Ahora dice esto (consigno sólo los agregados):




3.

   Dado que están todas las combinaciones de letras, comas, puntos y espacios, en la Biblioteca de Babel está el Quijote (aunque ocupe más de 1 volumen de unas 1.312.000 letras, si tiene 1.627.392 –sin contar los espacios en blanco).
   Si disponemos del tiempo suficiente, es más «inevitable» o «fatal» que lo encontremos en su anaquel ignoto a que Cervantes lo escriba a principios del siglo XVII, o Pierre Menard a principios del XX. Los dos últimos hechos podrían no ocurrir –o no haber ocurrido– nunca; el primero, no: sí o sí va a ocurrir, desde hoy (una mínima espera, altísimamente improbable) hasta la máxima espera del día inexorable en que un excesivo «eterno viajero» revise el último libro único (en la revisión siguiente, el «divino desorden» se revelaría como «un orden: el Orden» con la repetición periódica de sus 251.312.000 volúmenes). (Que el último del período sea el Quijote, ¿es broche de oro o mala suerte?)
   Si no disponemos del tiempo suficiente, es improbabilísimo que lo encontremos en los plazos que solemos manejar o imaginar exagerando, incluso en el más largo que se nos ocurra. Pero estar, está. Ya está, no hay que esperar a que se lo genere: «la Biblioteca es total» y ya está hecha, como el universo estacionario que pudo haber fungido de inspiración o modelo («existe ab aeterno», «verdad cuyo corolario inmediato es la eternidad futura del mundo»). Algún hexágono X puede contener la leyenda de rutina: "Se terminó de imprimir en X el 25 de abril de...". Como sea, en algún momento de su producción, la mera «ley fundamental de la Biblioteca», que es hacer «todas las posibles combinaciones de los veintitantos símbolos ortográficos (número, aunque vastísimo, no infinito)», produjo el Quijote.
   ¿Qué tan lejos estaríamos de ese momento si nos arrojaran así nomás en «el universo (que otros llaman la Biblioteca)» durante su producción? Creo que estaríamos tan lejos como en el cuento un bibliotecario random está de ese ejemplar único (no acepte imitaciones, como son «varios centenares de miles» de «obras que no difieren sino por una letra o por una coma»). Lejos de ese o de cualquier otro ejemplar único en especial, como les pasa hace 400 años a los buscadores de su propia Vindicación (donde está escrito el sentido de su vida): «la posibilidad de que un hombre encuentre la suya, o alguna pérfida variación de la suya, es computable en cero».
   A ojos del restringidísimo Menard, Cervantes «no rehusó la colaboración del azar: iba componiendo la obra inmortal un poco à la diable, llevado por inercias del lenguaje y de la invención». Así y todo, su escritura es un atajo al Quijote, en comparación con la manera que tuvo la Biblioteca de "llegar" ahí o la que hubieran tenido sus buscadores, ambas inconmensurablemente exorbitantes. Cervantes no rehusó la colaboración del azar; Menard, sí; y es la única que tuvo la «divinidad que delira» (en Borges, el desorden –por más «divino» que sea– hermana al delirio con el azar).
   Serán inerciales, pero el manejo del lenguaje y la invención de personajes e historias suponen algo opuesto a un azar: una voluntad, que la Biblioteca no tiene y que difiere de la que tiene Pierre Menard: «Yo he contraído el misterioso deber de reconstruir literalmente su obra espontánea», de «repetir en un idioma ajeno un libro preexistente», «simplificado por el olvido y la indiferencia».

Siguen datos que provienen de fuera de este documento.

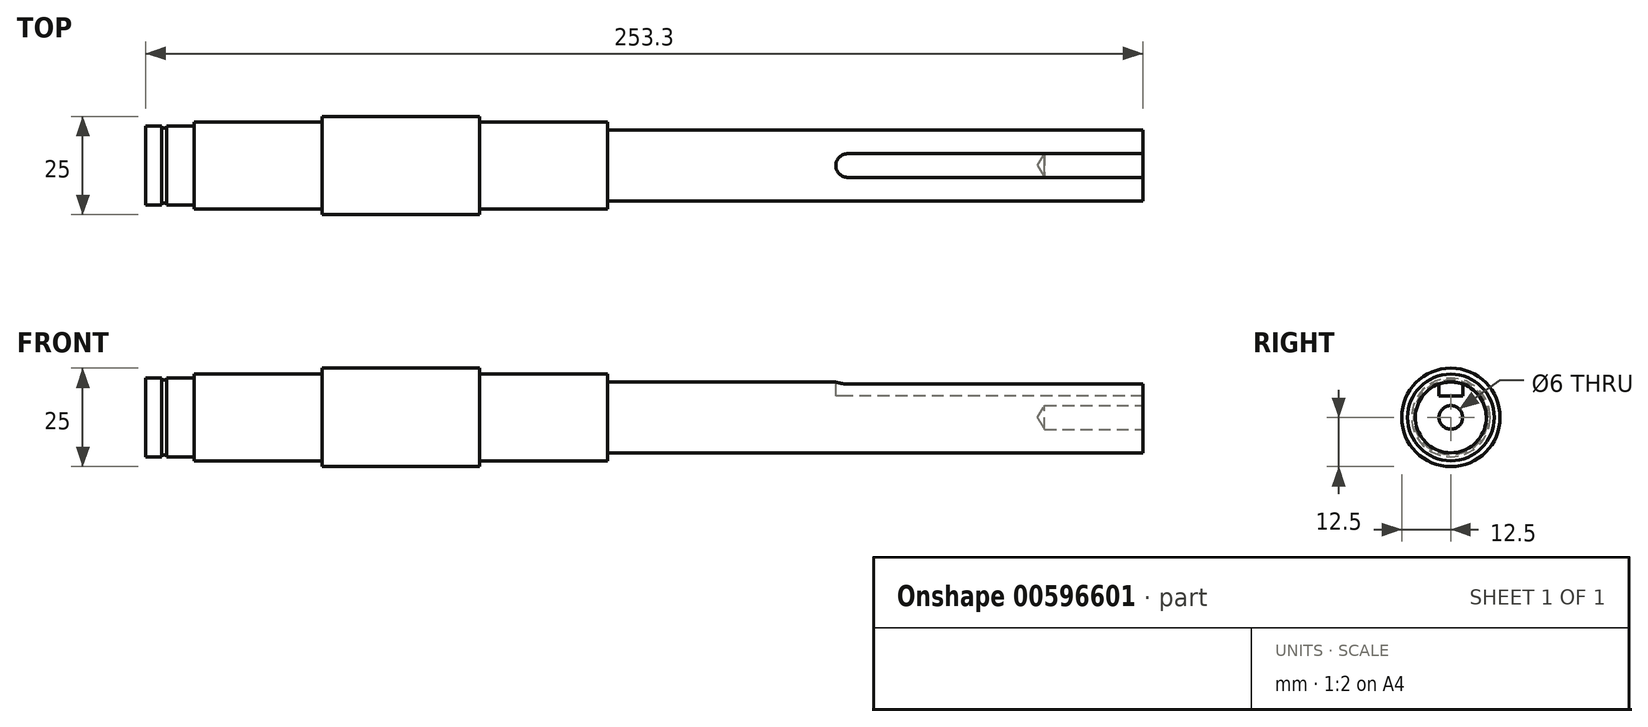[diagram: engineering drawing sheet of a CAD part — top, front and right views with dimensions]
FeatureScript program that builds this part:
annotation { "Feature Type Name" : "Feature", "Feature Type Description" : "" }
export const myFeature = defineFeature(function(context is Context, id is Id, definition is map)
    precondition{}
    {
        {
            var Q0;
            Q0=qCreatedBy(makeId("Front.planeOp"),FACE);
            var sketch = newSketch(context, id + "F0", { "sketchPlane" : qUnion([Q0])});
            skLineSegment(sketch, "E0", {"start": v(0, 0) * mm, "end": v(253.3, 0) * mm});
            skLineSegment(sketch, "E1", {"start": v(0, 0) * mm, "end": v(0, 10) * mm});
            skLineSegment(sketch, "E2", {"start": v(0, 10) * mm, "end": v(4, 10) * mm});
            skLineSegment(sketch, "E3", {"start": v(4, 10) * mm, "end": v(4, 9.5) * mm});
            skLineSegment(sketch, "E4", {"start": v(4, 9.5) * mm, "end": v(5.3, 9.5) * mm});
            skLineSegment(sketch, "E5", {"start": v(5.3, 9.5) * mm, "end": v(5.3, 10) * mm});
            skLineSegment(sketch, "E6", {"start": v(5.3, 10) * mm, "end": v(12.3, 10) * mm});
            skLineSegment(sketch, "E7", {"start": v(12.3, 10) * mm, "end": v(12.3, 11) * mm});
            skLineSegment(sketch, "E8", {"start": v(12.3, 11) * mm, "end": v(44.8, 11) * mm});
            skLineSegment(sketch, "E9", {"start": v(44.8, 11) * mm, "end": v(44.8, 12.5) * mm});
            skLineSegment(sketch, "E10", {"start": v(44.8, 12.5) * mm, "end": v(84.8, 12.5) * mm});
            skLineSegment(sketch, "E11", {"start": v(84.8, 12.5) * mm, "end": v(84.8, 11) * mm});
            skLineSegment(sketch, "E12", {"start": v(84.8, 11) * mm, "end": v(117.3, 11) * mm});
            skLineSegment(sketch, "E13", {"start": v(117.3, 11) * mm, "end": v(117.3, 9.5) * mm});
            skLineSegment(sketch, "E14", {"start": v(117.3, 9.5) * mm, "end": v(117.3, 9) * mm});
            skLineSegment(sketch, "E15", {"start": v(117.3, 9) * mm, "end": v(253.3, 9) * mm});
            skLineSegment(sketch, "E16", {"start": v(253.3, 9) * mm, "end": v(253.3, 0) * mm});
            skSolve(sketch);
        }
        {
            var Q0;
            Q0 = qSketchRegion(id + "F0", true);
            var Q1;
            Q1 = qConstructionFilter(qBodyType(qCreatedBy(id + "F0" ,EDGE), BodyType.WIRE), ConstructionObject.NO);
            var Q2;
            Q2=sQuery(id+"F0.wireOp",EDGE,"E0");
            revolve(context, id + "F1", {"entities" : qUnion([Q0]), "surfaceEntities" : qUnion([Q1]), "axis" : qUnion([Q2]), "revolveType" : RevolveType.FULL});
        }
        {
            var Q0;
            Q0=qCreatedBy(makeId("Top.planeOp"),FACE);
            cPlane(context, id + "F2", {"entities" : qUnion([Q0]), "cplaneType" : CPlaneType.OFFSET, "offset" : 9 * mm, "width" : 150 * mm, "height" : 150 * mm});
        }
        {
            var Q0;
            Q0=qCreatedBy(id+"F2.planeOp",FACE);
            var sketch = newSketch(context, id + "F3", { "sketchPlane" : qUnion([Q0])});
            skLineSegment(sketch, "E17", {"start": v(253.3, 0) * mm, "end": v(0, 0) * mm, "construction": true});
            skLineSegment(sketch, "E18.bottom", {"start": v(253.3, -3) * mm, "end": v(178.3, -3) * mm});
            skLineSegment(sketch, "E18.top", {"start": v(253.3, 3) * mm, "end": v(178.3, 3) * mm});
            skLineSegment(sketch, "E18.left", {"start": v(253.3, -3) * mm, "end": v(253.3, 3) * mm});
            skArc(sketch, "E19", {"start": v(178.3, 3) * mm, "mid": v(175.3, 0) * mm, "end": v(178.3, -3) * mm});
            skSolve(sketch);
        }
        {
            var Q0;
            Q0=makeQuery(id+"F3.imprint","IMPRINT",FACE,{"disambiguationData":[TD([[makeQuery(id+"F3.imprint","IMPRINT",EDGE,{"derivedFrom":sQuery(id+"F3.wireOp",EDGE,"E18.bottom")}),-1.0]])]});
            extrude(context, id + "F4", {"entities" : qUnion([Q0]), "operationType" : NewBodyOperationType.REMOVE, "oppositeDirection" : true, "depth" : 3.5 * mm, "offsetDistance" : 25 * mm});
        }
        {
            var Q0;
            Q0=makeQuery(id+"F1.opRevolve","SWEPT_FACE",FACE,{"disambiguationData":[OSD([sQuery(id+"F0.wireOp",EDGE,"E16")])]});
            var sketch = newSketch(context, id + "F5", { "sketchPlane" : qUnion([Q0])});
            skPoint(sketch, "E20", {"position": v(0, 0) * mm});
            skSolve(sketch);
        }
        {
            var Q0;
            Q0=sQuery(id+"F5.wireOp",VERTEX,"E20");
            var Q1;
            Q1=makeQuery(id+"F1.opRevolve","SWEPT_BODY",BODY,{"disambiguationData":[OSD([sQuery(id+"F0.wireOp",EDGE,"E0"),sQuery(id+"F0.wireOp",EDGE,"E1"),sQuery(id+"F0.wireOp",EDGE,"E2"),sQuery(id+"F0.wireOp",EDGE,"E3"),sQuery(id+"F0.wireOp",EDGE,"E4"),sQuery(id+"F0.wireOp",EDGE,"E5"),sQuery(id+"F0.wireOp",EDGE,"E6"),sQuery(id+"F0.wireOp",EDGE,"E7"),sQuery(id+"F0.wireOp",EDGE,"E8"),sQuery(id+"F0.wireOp",EDGE,"E9"),sQuery(id+"F0.wireOp",EDGE,"E10"),sQuery(id+"F0.wireOp",EDGE,"E11"),sQuery(id+"F0.wireOp",EDGE,"E12"),sQuery(id+"F0.wireOp",EDGE,"E13"),sQuery(id+"F0.wireOp",EDGE,"E14"),sQuery(id+"F0.wireOp",EDGE,"E15"),sQuery(id+"F0.wireOp",EDGE,"E16")])]});
            hole(context, id + "F6", {"style" : HoleStyle.SIMPLE, "endStyle" : HoleEndStyle.BLIND, "holeDiameter" : 6 * mm, "majorDiameter" : 5 * mm, "holeDepth" : 25 * mm, "isTappedThrough" : true, "tappedDepth" : 12 * mm, "tapClearance" : 3, "startFromSketch" : true, "locations" : qUnion([Q0]), "scope" : qUnion([Q1])});
        }
    });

   Dificultad de magnitud kafkiana, como la que enfrentó Hladík en su sueño de la movida de ajedrez (lo llamaban las campanadas, corría por un desierto lluvioso hacia «la torre secreta» donde estaba el tablero, «y no lograba recordar las figuras ni las leyes del ajedrez»). Como el Ulises de “El silencio de las sirenas”, Menard encara un desafío insuperable con recursos magros y, aun así, lo supera (sin que quede muy claro cómo).